Xicano son of the American Southwest, with ancestral ties spanning Mexico, New Mexico, Texas, this Colorado native transforms each page into a map, into a tool, into art, embodying the thorny and complex examination of the modern Chicano/a identity. Martinez leads the reader through historical, cultural, and familial investigation via the body of his foremothers, to the Spanish colonization of the Aztecs and the birth of the Mexican people, and back again as he ultimately is faced with his own fear of acting on his love for a woman of another race.
In "Heredities  Etymology," the first poem of the first section, Martinez establishes a solid home foundation from which to begin his exploration: five thick stanzas, lines broken only according to the limit of space. Martinez gives the eye a visually strong sense of order as he prepares for a rediscovering, a reevaluation of his history. The speaker begins with the naming of his mother according to his grandmother:
[.] She remembered her tonsils
swinging before her like fleshy apples, then a hand taking them into a fist,
harvesting their sound. She told me her throat opened in two spots like
insect eyes and the names of her children came flying through her open wounds
Patting my thigh, she said, "That is why the name of your mother is Maria,
because she is a prayer, a song of praise to the Holy Mother." She told me
this, then showed me two scars on her throat-tiny scars, like two eyelids
stitched closed (5).
exchange for blood and ruin
we joined together as one mind
Are then Hispanics
panic of culture
Moving between the narrative and the lyrical, each poem, each line, works within and without its neighbor as documentation of a journey through an uncompromising existence to the reclamation of the basic human desire. In an interview I recently conducted with the poet, Martinez says of this destination and its journey:
" I want to capture life in language, to have words enter my heart and pull me toward something more rich and more fragile, full of complex risk and love, toward fields of Being, more authentic and grown over with endless hope. I want to deserve my life; that is to say, I want to love."

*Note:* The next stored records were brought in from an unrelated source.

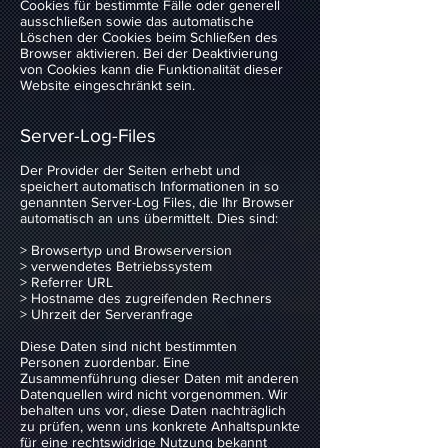
Cookies für bestimmte Fälle oder generell
ausschließen sowie das automatische
Löschen der Cookies beim Schließen des
Browser aktivieren. Bei der Deaktivierung
von Cookies kann die Funktionalität dieser
Website eingeschränkt sein.
Server-Log-Files
Der Provider der Seiten erhebt und
speichert automatisch Informationen in so
genannten Server-Log Files, die Ihr Browser
automatisch an uns übermittelt. Dies sind:
> Browsertyp und Browserversion
> verwendetes Betriebssystem
> Referrer URL
> Hostname des zugreifenden Rechners
> Uhrzeit der Serveranfrage
Diese Daten sind nicht bestimmten
Personen zuordenbar. Eine
Zusammenführung dieser Daten mit anderen
Datenquellen wird nicht vorgenommen. Wir
behalten uns vor, diese Daten nachträglich
zu prüfen, wenn uns konkrete Anhaltspunkte
für eine rechtswidrige Nutzung bekannt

Martinez distorts the line between a slew of dichotomies as he works to establish the fallacy of naming. Martinez forces his reader to deconstruct prescribed identities, seamlessly synthesizing the many angles from which he approaches many types of colonization: of the mind, of the body, of the land.
In "Aporia," a series of seven prose poems that reads as a crown of sonnets, the speaker, "I," reevaluates a conversation with a heretofore unidentifiable "you," as they discuss the effects of colonization, naming, and language. The poet takes the kind of risks that prove his diligence, his commitment, and his need for autonomy, spreading these heavy stanzas across numerous pages both mapping and establishing a new foundation with the "you."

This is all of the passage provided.